Aamer, who denies any connection to terrorism, has not been charged. Hodgkinson said he is not among the 80 or so detainees at Guantanamo who are expected to be prosecuted for war crimes in military tribunals.

His supporters are skeptical about the U.S. allegations.

"It's interesting that after 5.5 years those allegations are coming out at this moment," said Moazamm Begg, a British citizen who was held at Guantanamo for more than two years and knew Aamer before the two were sent to Guantanamo. The two men were held in different sections of the U.S. military prison in Cuba and never saw each other there.

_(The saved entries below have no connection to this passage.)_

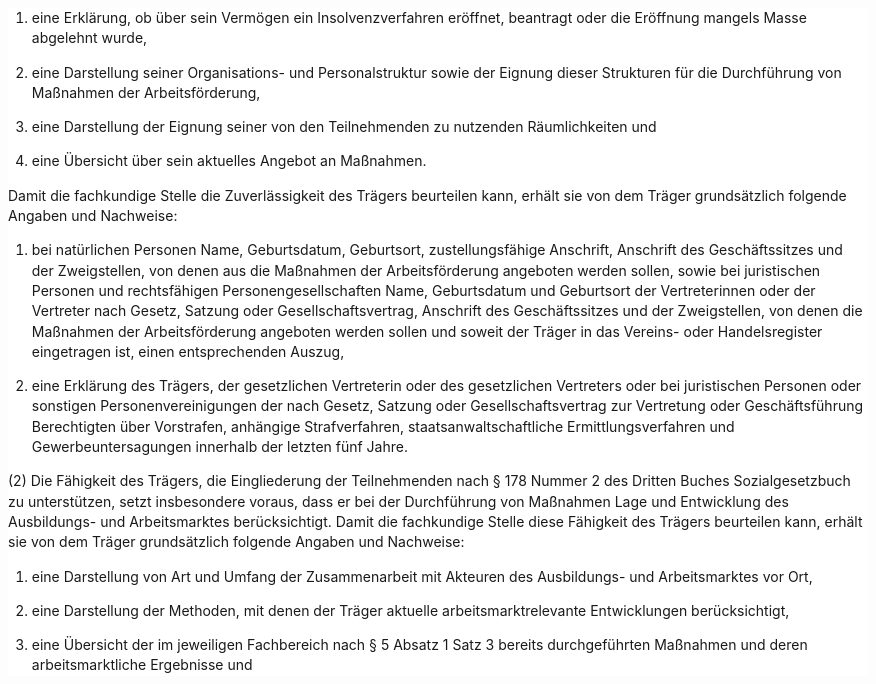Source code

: 1.  eine Erklärung, ob über sein Vermögen ein Insolvenzverfahren eröffnet,
    beantragt oder die Eröffnung mangels Masse abgelehnt wurde,


2.  eine Darstellung seiner Organisations- und Personalstruktur sowie der
    Eignung dieser Strukturen für die Durchführung von Maßnahmen der
    Arbeitsförderung,


3.  eine Darstellung der Eignung seiner von den Teilnehmenden zu nutzenden
    Räumlichkeiten und


4.  eine Übersicht über sein aktuelles Angebot an Maßnahmen.



Damit die fachkundige Stelle die Zuverlässigkeit des Trägers
beurteilen kann, erhält sie von dem Träger grundsätzlich folgende
Angaben und Nachweise:

1.  bei natürlichen Personen Name, Geburtsdatum, Geburtsort,
    zustellungsfähige Anschrift, Anschrift des Geschäftssitzes und der
    Zweigstellen, von denen aus die Maßnahmen der Arbeitsförderung
    angeboten werden sollen, sowie bei juristischen Personen und
    rechtsfähigen Personengesellschaften Name, Geburtsdatum und Geburtsort
    der Vertreterinnen oder der Vertreter nach Gesetz, Satzung oder
    Gesellschaftsvertrag, Anschrift des Geschäftssitzes und der
    Zweigstellen, von denen die Maßnahmen der Arbeitsförderung angeboten
    werden sollen und soweit der Träger in das Vereins- oder
    Handelsregister eingetragen ist, einen entsprechenden Auszug,


2.  eine Erklärung des Trägers, der gesetzlichen Vertreterin oder des
    gesetzlichen Vertreters oder bei juristischen Personen oder sonstigen
    Personenvereinigungen der nach Gesetz, Satzung oder
    Gesellschaftsvertrag zur Vertretung oder Geschäftsführung Berechtigten
    über Vorstrafen, anhängige Strafverfahren, staatsanwaltschaftliche
    Ermittlungsverfahren und Gewerbeuntersagungen innerhalb der letzten
    fünf Jahre.




(2) Die Fähigkeit des Trägers, die Eingliederung der Teilnehmenden
nach § 178 Nummer 2 des Dritten Buches Sozialgesetzbuch zu
unterstützen, setzt insbesondere voraus, dass er bei der Durchführung
von Maßnahmen Lage und Entwicklung des Ausbildungs- und Arbeitsmarktes
berücksichtigt. Damit die fachkundige Stelle diese Fähigkeit des
Trägers beurteilen kann, erhält sie von dem Träger grundsätzlich
folgende Angaben und Nachweise:

1.  eine Darstellung von Art und Umfang der Zusammenarbeit mit Akteuren
    des Ausbildungs- und Arbeitsmarktes vor Ort,


2.  eine Darstellung der Methoden, mit denen der Träger aktuelle
    arbeitsmarktrelevante Entwicklungen berücksichtigt,


3.  eine Übersicht der im jeweiligen Fachbereich nach § 5 Absatz 1 Satz 3
    bereits durchgeführten Maßnahmen und deren arbeitsmarktliche
    Ergebnisse und
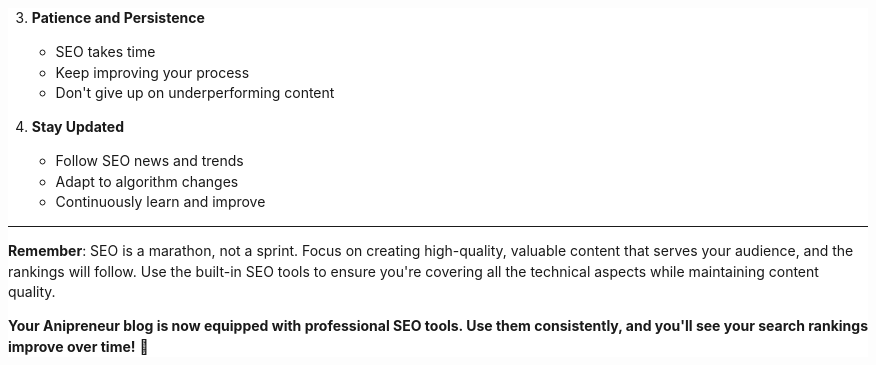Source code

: 3. **Patience and Persistence**
   - SEO takes time
   - Keep improving your process
   - Don't give up on underperforming content

4. **Stay Updated**
   - Follow SEO news and trends
   - Adapt to algorithm changes
   - Continuously learn and improve

---

**Remember**: SEO is a marathon, not a sprint. Focus on creating high-quality, valuable content that serves your audience, and the rankings will follow. Use the built-in SEO tools to ensure you're covering all the technical aspects while maintaining content quality.

**Your Anipreneur blog is now equipped with professional SEO tools. Use them consistently, and you'll see your search rankings improve over time!** 🚀 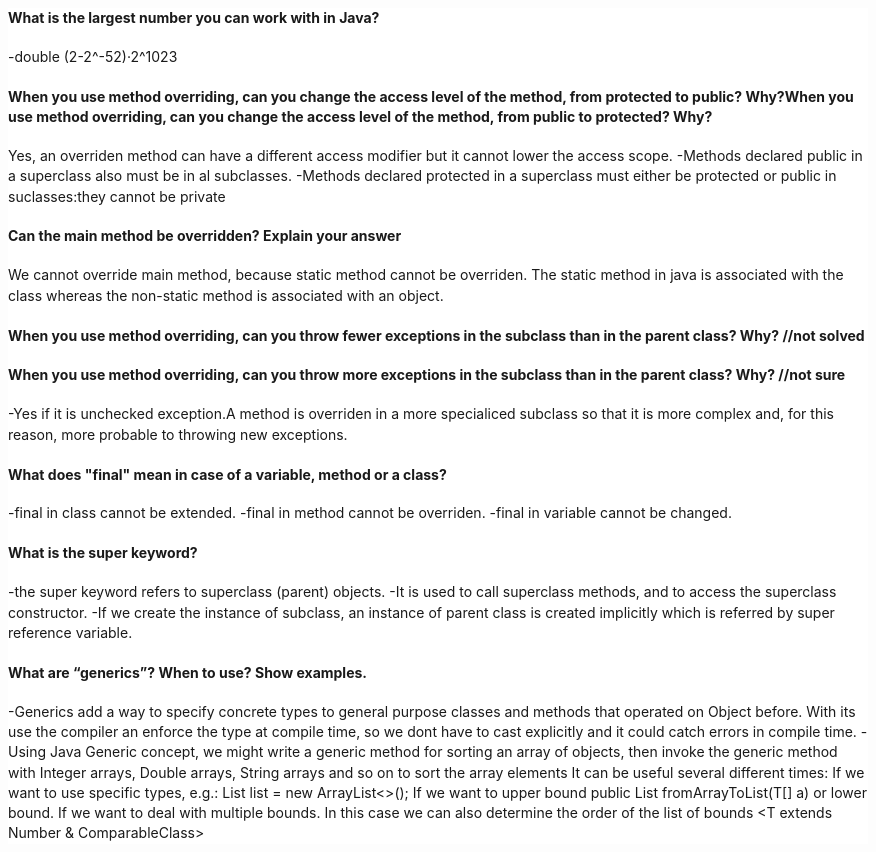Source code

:#### What is the largest number you can work with in Java?
-double	(2-2^-52)·2^1023

#### When you use method overriding, can you change the access level of the method, from protected to public? Why?When you use method overriding, can you change the access level of the method, from public to protected? Why?
Yes, an overriden method can have a different access modifier but it cannot lower the access scope. 
  -Methods declared public in a superclass also must be in al subclasses.
  -Methods declared protected in a superclass must either be protected or public in suclasses:they cannot be private 


#### Can the main method be overridden? Explain your answer
We cannot override main method, because static method cannot be overriden. The static method in java is associated with the class whereas the non-static method is associated with an object.
#### When you use method overriding, can you throw fewer exceptions in the subclass than in the parent class? Why?   //not solved


#### When you use method overriding, can you throw more exceptions in the subclass than in the parent class? Why?   //not sure
-Yes if it is unchecked exception.A method is overriden in a more specialiced subclass so that it is more complex and, for this reason, more probable to throwing new exceptions.
#### What does "final" mean in case of a variable, method or a class?
-final in class cannot be extended.
-final in method cannot be overriden.
-final in variable cannot be changed.

#### What is the super keyword?
-the super keyword refers to superclass (parent) objects.
-It is used to call superclass methods, and to access the superclass constructor.
-If we create the instance of subclass, an instance of parent class is created implicitly which is referred by super reference variable.

#### What are “generics”? When to use? Show examples.
-Generics add a way to specify concrete types to general purpose classes and methods that operated on Object before. With its use the compiler  an enforce the type at compile time, so we dont have to cast explicitly and it could catch errors in compile time.
-Using Java Generic concept, we might write a generic method for sorting an array of objects, then invoke the generic method with Integer arrays, Double arrays, String arrays and so on to sort the array elements
It can be useful several different times:
If we want to use specific types, e.g.: List<Integer> list = new ArrayList<>();
If we want to upper bound public <T extends Number> List<T> fromArrayToList(T[] a) or lower bound.
If we want to deal with multiple bounds. In this case we can also determine the order of the list of bounds <T extends Number & ComparableClass>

Begg denied that Aamer had lived with Moussaoui in London and said he does not know whether he met Reid, who attempted to light a shoe bomb on a trans-Atlantic flight in December 2001. He laughed at the allegation that his friend received money from bin Laden in Afghanistan.

"I find that really funny because we used to live together in the same house ... I know he didn't have any stipends from anybody," Begg said.

The beefy and bearded Aamer was popular among the guards, and one of them even carried a greeting between Begg and Aamer, Begg recalled.

"They gave him the nickname 'the Professor' ... because he just has the gift of the gab," Begg said in a telephone interview.

Aamer, who has four children and is married to the daughter of a prominent retired imam in south London, worked as a translator for a law firm in London from 1994 to 2001, his lawyer said. He lived in the U.S. for a year in the early 1990s, working at a hotel.

Begg said he and Aamer went to Afghanistan to help run a school for girls and that they fled amid the chaos that erupted after the U.S. invaded following the Sept. 11 terror attacks. Aamer was turned over to the U.S. by the Northern Alliance for a bounty, he said.

In Guantanamo, Aamer at one point helped nearly two dozen detainees file habeas corpus petitions seeking their release by designating himself as their legally required "next friend," who could authorize suits filed on their behalf, according to an affidavit filed in his handwriting in a Washington court.

"I am their close friend as a result of being placed with them in Guantanamo," wrote Aamer, who was sent to Guantanamo in February 2002. "And I know they want me to act on their behalf as their next friend."

In January, the commander of the Guantanamo detention center at the time, Navy Rear Adm. Harry Harris, confirmed that Aamer was a "leader" of the detainees but declined to discuss him in detail. A detention center spokesman declined further comment on Friday.

Stafford Smith said the emerging allegations appear to be an attempt to keep Aamer in custody.

"In my opinion it's total nonsense," he said.

But Hodgkinson said she was disclosing allegations against Aamer and the four other British residents -- Jordanian Jamil el-Banna; Libyan-born Omar Deghayes, Ethiopian national Binyam Mohamed and Algerian Abdennour Sameur -- to underscore "the risk these individuals pose," though the U.S. had no plans to try any of them.

Deghayes, she said, has been associated with a militant group in Libya and has "direct connections" to al-Qaida operatives in Europe; Mohamed trained on use of explosives and proposed to al-Qaida leaders that uranium from hospitals be used in terror attacks.

Sameur has attended al-Qaida training courses, while el-Banna is suspected of participating in a terrorist organization in Spain, she said.

Stafford Smith, who represents all the men, denied the allegations and said he might pursue defamation charges against Hodgkinson in Britain to "stop this verbal torrent of falsehoods."